We actually just put up a post on our blog about "Internet Marketing and Search currently resilient to economic hardships." We've found people increasing online budgets and reducing traditional marketing budgets.

 

I think that's because more people are coming to realise online marketing is generally more effective - as well as being far, far more measurable, almost every aspect can be tweaked to perfection through analysis and optimisation.

 

I think that's because more people are coming to realise online marketing is generally more effective - as well as being far, far more measurable, almost every aspect can be tweaked to perfection through analysis and optimisation.

 

Too true. During good economic times, it's so easy to say "Sales are up 8%! Surely we can spend 7% more on TV, radio, and dead trees!" But now it's "Revenue is down 20%, and dropping fast. What kind of return are you getting on your marketing budget?" Internet marketing can answer a question like that down to the penny; traditional ads can give an optimistic, worked-over estimate.

 

Yes - self employed. BUT...my experience is small and medium size businesses are cutting back, often across the board ("reduce everything by 15%"), and getting out of businesses that aren't core competencies or profitable enough.

 

Such times are good for great SEOs with proven ROI, not so good for the newcomers, who need to fight for new projects.

 

We've been swamped the past 12-18 months. Many firms are cutting budgets for offline ads and shifting half of that budget to the web, and saving the other half. Net effect is more leads on our end.
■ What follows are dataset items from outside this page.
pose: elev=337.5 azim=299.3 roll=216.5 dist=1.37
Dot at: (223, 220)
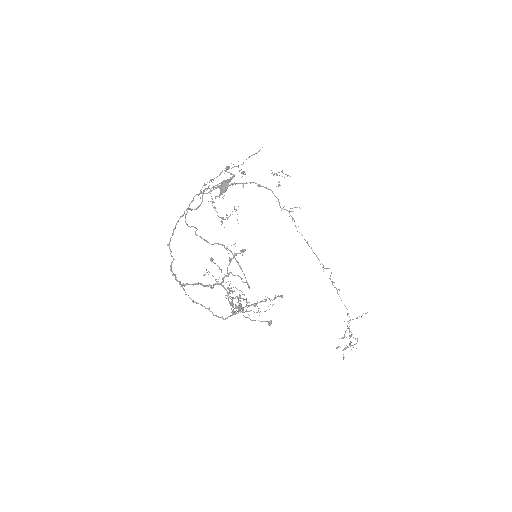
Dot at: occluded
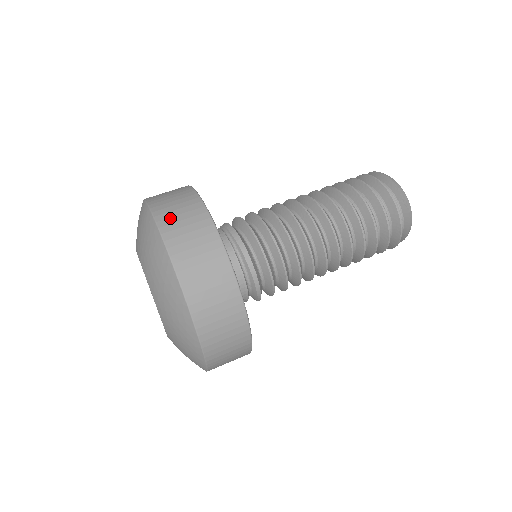
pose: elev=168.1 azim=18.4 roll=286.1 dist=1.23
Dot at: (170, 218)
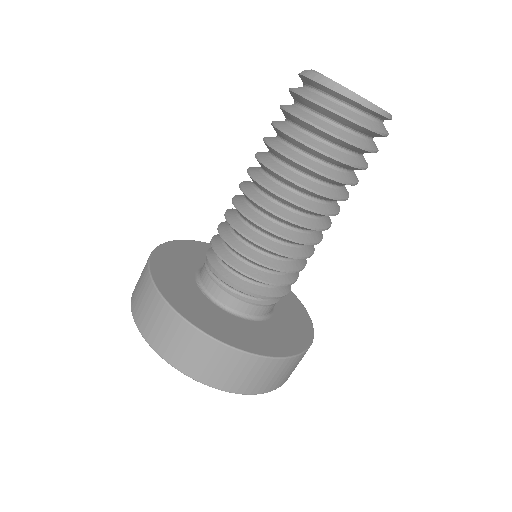
Dot at: (136, 286)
I'm looking to hire someone, but as you have stated above there are not enough qualified people... I'm having a hard time finding someone. I am, however, a bit more cautious given the economy in that I want to be a bit more sure of the financials involved with bringing someone on. Also, our existing clients are now more dependent on additional reporting, ROI justification, etc. Nothing to worry about, but does cost us in time.

 

I'm self employed, but the crisis get a lot of troubles even here in Italy, where the crisis didn't depends by real financial problem.
Trying to relocate in UK, but not so easy. Recruiters give me an idea to really doesn't read the CV.